На каторгу он шел без злобы и желчи и готов был обнять «хоть кого‑нибудь из прежних» — лишь сокрушался, что столько раз «грешил против сердца своего и духа». Но, едва выйдя из каторги с Евангелием, подаренным ему на тобольской пересылке Н. Д. Фонвизиной, женой «ссыльного старого времени», он буквально исповедался перед ней — как перед духовником. Была причина, по которой он не побоялся выглядеть в глазах участливой и доброй дамы навязчиво откровенным. «Я слышал от многих, что Вы очень религиозны, Наталья Дмитриевна. Не потому, что Вы религиозны, но потому, что сам пережил и прочувствовал это, скажу Вам, что в такие минуты жаждешь, как «трава иссохшая», веры, и находишь ее, собственно потому, что в несчастье яснеет истина.
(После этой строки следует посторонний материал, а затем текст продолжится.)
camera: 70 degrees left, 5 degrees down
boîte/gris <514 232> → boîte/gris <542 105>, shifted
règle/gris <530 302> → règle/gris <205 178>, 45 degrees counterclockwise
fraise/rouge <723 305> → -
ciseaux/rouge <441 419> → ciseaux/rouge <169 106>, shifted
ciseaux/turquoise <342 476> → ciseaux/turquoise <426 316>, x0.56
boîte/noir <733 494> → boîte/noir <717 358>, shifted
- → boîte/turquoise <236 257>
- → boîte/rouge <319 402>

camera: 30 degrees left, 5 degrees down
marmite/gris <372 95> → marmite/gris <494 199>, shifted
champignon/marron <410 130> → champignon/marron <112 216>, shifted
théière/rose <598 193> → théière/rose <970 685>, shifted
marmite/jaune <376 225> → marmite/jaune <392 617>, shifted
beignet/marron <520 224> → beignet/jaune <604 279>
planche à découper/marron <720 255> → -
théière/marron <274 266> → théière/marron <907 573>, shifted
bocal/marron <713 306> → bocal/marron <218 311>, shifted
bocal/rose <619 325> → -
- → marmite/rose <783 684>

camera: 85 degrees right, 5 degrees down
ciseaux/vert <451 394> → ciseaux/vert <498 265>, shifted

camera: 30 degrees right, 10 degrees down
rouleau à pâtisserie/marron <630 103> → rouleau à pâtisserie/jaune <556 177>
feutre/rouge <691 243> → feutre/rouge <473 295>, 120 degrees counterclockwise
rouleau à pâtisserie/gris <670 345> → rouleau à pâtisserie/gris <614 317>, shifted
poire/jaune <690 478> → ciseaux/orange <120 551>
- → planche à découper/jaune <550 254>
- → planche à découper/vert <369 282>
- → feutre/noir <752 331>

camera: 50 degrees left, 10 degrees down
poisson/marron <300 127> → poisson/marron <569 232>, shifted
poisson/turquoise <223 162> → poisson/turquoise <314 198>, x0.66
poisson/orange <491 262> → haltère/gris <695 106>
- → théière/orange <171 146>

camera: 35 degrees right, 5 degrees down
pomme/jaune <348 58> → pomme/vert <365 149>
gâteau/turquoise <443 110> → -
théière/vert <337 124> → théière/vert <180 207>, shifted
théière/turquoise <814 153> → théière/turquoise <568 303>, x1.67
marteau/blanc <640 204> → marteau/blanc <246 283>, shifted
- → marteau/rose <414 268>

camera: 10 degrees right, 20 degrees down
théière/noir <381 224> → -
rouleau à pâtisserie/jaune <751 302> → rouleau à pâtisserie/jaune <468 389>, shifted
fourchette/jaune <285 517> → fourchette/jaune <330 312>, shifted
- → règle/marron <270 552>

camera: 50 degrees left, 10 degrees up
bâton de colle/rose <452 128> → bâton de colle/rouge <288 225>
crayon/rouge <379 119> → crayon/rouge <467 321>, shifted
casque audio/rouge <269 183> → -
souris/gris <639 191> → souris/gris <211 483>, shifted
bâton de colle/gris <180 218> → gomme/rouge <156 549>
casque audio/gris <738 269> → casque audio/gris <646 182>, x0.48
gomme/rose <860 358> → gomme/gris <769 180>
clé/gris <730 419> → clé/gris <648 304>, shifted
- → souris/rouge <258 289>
Я скажу Вам про себя, что я — дитя неверия и сомнения до сих пор и даже (я знаю это) до гробовой крышки. Каких страшных мучений стоила и стоит мне теперь эта жажда верить, которая тем сильнее в душе моей, чем более во мне доводов противных».
Страшные мучения терзали его, видимо, и на кощунственной Страстной пятнице у Петрашевского 1 апреля 1849 года, где разговлялись, как в пасхальное воскресенье; и на политическом обеде у Спешнева в Страстную субботу 2 апреля 1849 года; и во время программного атеистического выступления Спешнева, в котором докладчик рекомендовал всем «без всякого стыда и совести, без всякого зазора» распространять социализм, атеизм и терроризм как истинно доброе дело; и у эшафота, когда жажда веры опять была в нем, благоговевшем ученике, насмешливо унижена. И был только один способ радикально избавиться от дурной бесконечности сомнений и этого вечного «соуса из зайца», которые доводили его в те времена до тошной тоски. В «Бесах» душевное смятение автора, оплаченное столь дорогой ценой, было обозначено точными словами и реализовалось в сюжет.